In my life, I have been the lucky recipient of some really good recipes. But none have been more special than the one carefully handed down from my predecessor, Mary Gates.
That would be the recipe for managing a library.
Mary taught me so many things. She was an incredible leader, in every sense of the word. She imparted her recipe for running a successful library via the demonstration method. Every day she showed us all what was important…why it was important…and what “inputs” we needed for a successful “output.”
Think about how many ingredients there might be in a typical recipe for a library. Virtually all of them are important, almost essential. However, one ingredient really stands out. One qualifies as the secret ingredient.
Is the secret ingredient the building? Must you have a state-of-the-art building to have a great library? Mary knew how important the physical space was. She oversaw the expansion of this library in 1983. She did so with a keen eye and a unwavering determination to the principles of good library business. The end result has served us well for over 25 years of heavy use.
Because this is a building expansion blog, you might expect me to state that the library building is the secret ingredient. And while it’s true that the most successful, efficient and effective operation is contingent on well designed space, I am not talking about that at the moment. That’ll have to be a future post because the building is not the secret ingredient.
So it’s not the size or the quality of the building. Nor is it the work flow or the layout. It’s not the automation or the collection or the hours. It’s not even the funding level. (I say that because on rare occasions I’ve been to very well funded libraries that appear to be missing the secret ingredient.)
So, yes, all of those ingredients are vital…and interrelated. But not one of them is the secret ingredient.
Then what in the world is the secret ingredient?
It’s the people. The secret ingredient is the quality of the staff and volunteers, of course.
It’s secret because if they are doing their jobs well, you almost take them for granted. But you shouldn’t.

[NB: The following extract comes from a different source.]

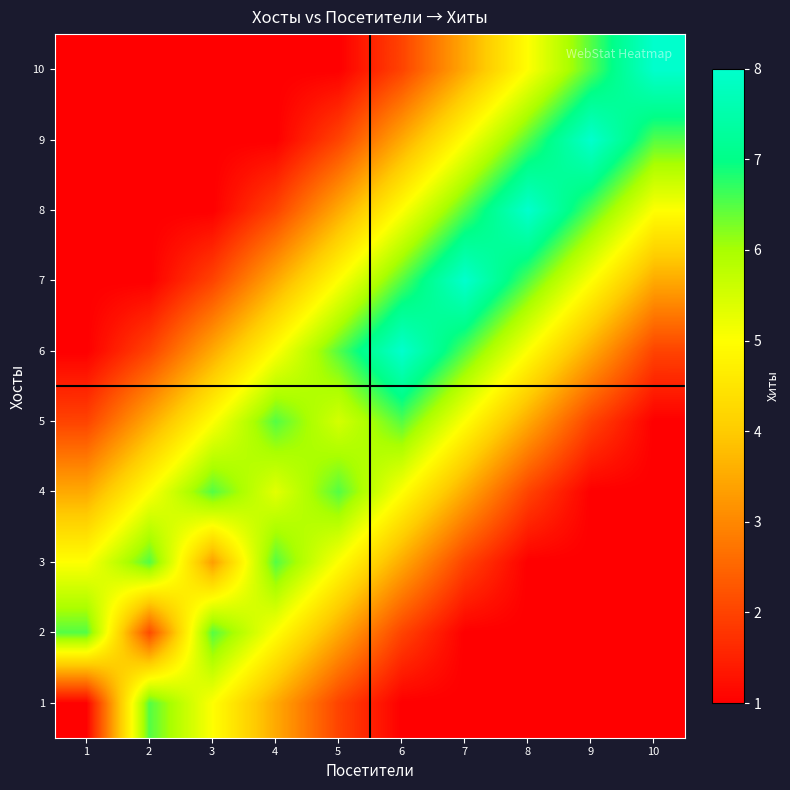

Count the number of categories in the chart.

10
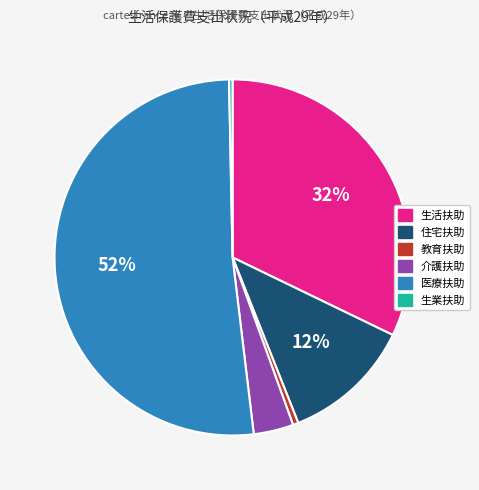

Count the number of slices in the pie.

6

I try hard not to because I know our library would flop without them. (Like the blueberry muffins I made last week where I forgot to add the eggs to the batter.)
This staff has worn out the carpet because they walk a mile in your shoes. Every day they make a concerted effort to help those who enter. They do so with the highest regard for the people we serve. They do so amidst ringing phone lines, complex questions, technological challenges, and building deficiencies. They do it with earnestness, grace, and a sense of humor. I am thankful every day for our library staff’s commitment to our mission.
Additionally, we have a dedicated team of volunteers who help with everything from baking cookies for National Library Week to serving on the capital campaign committee or library board to keeping our shelves in order to selling used books. Our library is unbelievably fortunate to receive the support of volunteers who give to us so freely…and without regard for compensation.
As we move forward into our building design process, we’ll be investing great effort in planning for the best possible facility for our community’s future. It’s certainly one of the key ingredients in our recipe. But it’ll never be more important than the “secret” one that binds it all together.